Он вновь повернулся к ней:
— Как ваши визиты в торговые центры Коннектикута? Я-то по-прежнему ращу себе хлопок.
На миг у нее перехватило дух, а затем она расхохоталась — головокружительно, восторженно, потому что жизнь ее превратилась в зачарованное кино, где люди вновь обретали друг друга.
— Вы вспомнили!
— Я наблюдал за вами из другого угла. Глазам своим не верил, что вижу вас.
— О боже, сколько ж времени прошло — лет десять?
— Примерно. Восемь?
— Вы мне так и не перезвонили, — сказала она.
— Я был в отношениях. Они и тогда не казались простыми, но затянулись гораздо дольше, чем следовало бы. — Он примолк, и вид у него сделался тот самый, какой она позднее так хорошо запомнит, — добродетельный прищур, свидетельствующий о высоких помыслах этого ума.
Последовали электронная переписка и телефонные звонки между Балтимором и Нью-Хейвеном, игривые комментарии друг у друга в блогах, безудержный флирт ночных разговоров, пока однажды зимой он не прибыл к ее двери, руки в карманах бушлата оловянного оттенка, воротник присыпан снегом, словно волшебной пылью. Она готовила кокосовый рис, квартира пропахла специями, на разделочном столе — бутылка дешевого мерло, в проигрывателе — диск с Ниной Симоун, громко. Песня «Не дай мне быть неверно понятой» повела их — всего несколько минут прошло, как он прибыл, — через мост: от флиртующих друзей к любовникам у нее в постели. После он подпер голову рукой и всмотрелся в нее. Было в его худощавом теле нечто текучее, едва ли не бесполое, и это напомнило ей, что он занимается йогой. Возможно, он способен стоять на голове, скручиваться в невозможные фигуры. Перемешивая рис, уже остывший, с кокосовым соусом, она сказала ему, что готовить ей скучно и что она купила все специи накануне, а готовила потому, что он приехал в гости. Она вообразила их обоих с имбирем на губах, желтое карри слизывают с ее тела, лавровые листки крошатся под ними, но они такие ответственные — целовались в гостиной, а затем она повела его в спальню.
— Надо было это все вытворить невероятнее, — сказала она.
Он расхохотался.
— Мне нравится готовить, так что возможностей для невероятного еще будет много.

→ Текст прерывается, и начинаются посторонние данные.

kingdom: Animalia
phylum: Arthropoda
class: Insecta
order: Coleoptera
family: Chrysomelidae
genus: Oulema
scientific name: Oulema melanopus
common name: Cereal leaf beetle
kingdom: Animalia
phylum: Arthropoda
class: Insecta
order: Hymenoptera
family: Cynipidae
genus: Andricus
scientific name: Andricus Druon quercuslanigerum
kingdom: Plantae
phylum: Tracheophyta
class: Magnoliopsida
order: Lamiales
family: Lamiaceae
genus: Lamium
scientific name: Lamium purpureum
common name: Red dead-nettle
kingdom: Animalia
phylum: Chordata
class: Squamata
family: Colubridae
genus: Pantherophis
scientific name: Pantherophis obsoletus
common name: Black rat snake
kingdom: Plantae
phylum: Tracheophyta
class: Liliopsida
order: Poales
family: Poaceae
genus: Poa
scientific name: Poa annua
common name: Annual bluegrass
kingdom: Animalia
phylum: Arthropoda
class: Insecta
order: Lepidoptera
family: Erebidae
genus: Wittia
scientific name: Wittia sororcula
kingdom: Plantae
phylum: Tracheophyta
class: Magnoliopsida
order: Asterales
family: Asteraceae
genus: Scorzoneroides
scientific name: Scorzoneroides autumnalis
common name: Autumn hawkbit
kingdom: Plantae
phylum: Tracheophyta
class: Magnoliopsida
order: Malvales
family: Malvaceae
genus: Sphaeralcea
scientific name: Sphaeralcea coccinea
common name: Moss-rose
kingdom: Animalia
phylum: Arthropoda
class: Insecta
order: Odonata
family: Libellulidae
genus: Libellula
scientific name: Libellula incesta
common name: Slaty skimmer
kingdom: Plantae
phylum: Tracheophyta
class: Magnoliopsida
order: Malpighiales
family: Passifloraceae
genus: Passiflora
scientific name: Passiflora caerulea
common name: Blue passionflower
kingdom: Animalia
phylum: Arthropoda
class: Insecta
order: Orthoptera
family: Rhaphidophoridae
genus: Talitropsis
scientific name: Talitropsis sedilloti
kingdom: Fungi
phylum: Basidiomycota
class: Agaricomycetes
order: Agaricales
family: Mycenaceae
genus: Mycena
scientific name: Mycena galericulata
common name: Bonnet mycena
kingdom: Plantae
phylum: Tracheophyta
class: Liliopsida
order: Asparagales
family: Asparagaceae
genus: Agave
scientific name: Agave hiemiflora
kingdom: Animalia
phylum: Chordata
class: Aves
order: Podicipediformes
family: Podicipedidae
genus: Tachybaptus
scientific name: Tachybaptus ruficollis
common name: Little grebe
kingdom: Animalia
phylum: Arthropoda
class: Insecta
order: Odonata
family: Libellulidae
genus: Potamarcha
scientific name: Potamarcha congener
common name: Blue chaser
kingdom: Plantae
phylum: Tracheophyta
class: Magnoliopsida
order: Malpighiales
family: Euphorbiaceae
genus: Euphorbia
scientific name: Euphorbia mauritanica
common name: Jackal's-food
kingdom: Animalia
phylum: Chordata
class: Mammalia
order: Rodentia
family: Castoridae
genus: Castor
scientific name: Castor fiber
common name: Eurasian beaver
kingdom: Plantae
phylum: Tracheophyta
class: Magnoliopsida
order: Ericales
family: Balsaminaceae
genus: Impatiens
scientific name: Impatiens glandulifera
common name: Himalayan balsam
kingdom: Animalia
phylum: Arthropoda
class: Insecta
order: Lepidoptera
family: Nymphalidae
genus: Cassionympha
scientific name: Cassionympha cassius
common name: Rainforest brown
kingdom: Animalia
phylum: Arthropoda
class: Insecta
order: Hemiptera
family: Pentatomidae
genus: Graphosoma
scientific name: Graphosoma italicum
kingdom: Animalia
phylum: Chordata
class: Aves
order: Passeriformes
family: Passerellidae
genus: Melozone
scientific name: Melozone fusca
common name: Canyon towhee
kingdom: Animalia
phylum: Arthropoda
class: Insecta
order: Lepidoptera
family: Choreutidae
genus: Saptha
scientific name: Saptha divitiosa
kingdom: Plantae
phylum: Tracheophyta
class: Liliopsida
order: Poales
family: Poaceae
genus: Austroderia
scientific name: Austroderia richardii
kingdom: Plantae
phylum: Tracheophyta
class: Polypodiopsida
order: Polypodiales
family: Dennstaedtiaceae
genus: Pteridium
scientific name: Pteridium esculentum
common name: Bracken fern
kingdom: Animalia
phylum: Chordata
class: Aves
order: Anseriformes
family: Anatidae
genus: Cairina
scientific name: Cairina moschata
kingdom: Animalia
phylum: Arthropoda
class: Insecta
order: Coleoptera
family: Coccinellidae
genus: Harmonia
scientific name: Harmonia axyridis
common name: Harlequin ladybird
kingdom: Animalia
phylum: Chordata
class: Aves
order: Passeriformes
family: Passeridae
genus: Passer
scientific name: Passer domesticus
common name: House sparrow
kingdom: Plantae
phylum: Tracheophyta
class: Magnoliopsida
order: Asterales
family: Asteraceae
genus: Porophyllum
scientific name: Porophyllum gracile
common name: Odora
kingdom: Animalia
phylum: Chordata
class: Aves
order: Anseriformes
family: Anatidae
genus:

Но Ифемелу знала, что он не из тех, кто творит невероятное. Не с этим его натягиванием презерватива — медленным, сосредоточенным. Позднее она узнала о письмах, которые он писал в конгресс о Дарфуре, о подростках, которых он учил в школе в Диксуэлле, о приюте, где он работал добровольцем, и стала считать его человеком, у которого не обычный позвоночник, а крепкая тростина добродетельности.
* * *
Словно благодаря их встрече в поезде много лет назад им удалось проскочить несколько этапов, отмахнуться от нескольких неизвестных и впасть в мгновенную близость. После его первого приезда она отправилась в Нью-Хейвен вместе с ним. Были той зимой недели, холодные и солнечные, когда Нью-Хейвен словно бы светился изнутри, замерзший снег цеплялся за кусты, и было нечто праздничное в мире, населенном лишь ею и Блейном. Они заходили в фалафельную на Хауи-стрит, покупали там хумус, устраивались в углу и болтали часы напролет, а когда выбирались наружу, языки им щипало от чеснока. Или она ждала его в библиотеке, после его занятий, там они сидели в кафе, попивали шоколад — слишком густой, ели круассаны — слишком цельнозерновые, его вязанка книг — на столе перед ними. Он готовил экологичные овощи и крупы, названия которых ей не удавалось произнести, — булгур, киноа, — и он мгновенно прибирался после готовки, клякса томатного соуса исчезала, не успев появиться, пролитую воду он промокал немедленно. Он пугал ее, рассказывая о химикатах, какими опрыскивают посевы, скармливают курам, чтобы росли быстрее, и применяют к фруктам, чтобы у тех была безупречная кожура. С чего, как она считает, люди мрут от рака? И теперь, прежде чем съесть яблоко, она терла его под краном, хотя Блейн покупал исключительно экологически чистые фрукты. Он рассказал ей, в каких зерновых есть белок, в каких овощах — каротин, а какие фрукты слишком сахаристые. Он знал все обо всем; она робела перед ним — и им гордилась, и ее это чуточку отталкивало. Мелкие домашние хлопоты с ним, в его квартире на двадцатом этаже небоскреба рядом со студгородком, набрякли смыслом: его наблюдения за ней, когда она после вечернего душа увлажняет кожу кокосовым маслом, вжик посудомоечной машины после запуска — и Ифемелу представляла колыбель в спальне, в ней — младенец, а Блейн прилежно смешивает для него экологически чистые фрукты. Он будет безукоризненным отцом, этот человек тщания и дисциплины.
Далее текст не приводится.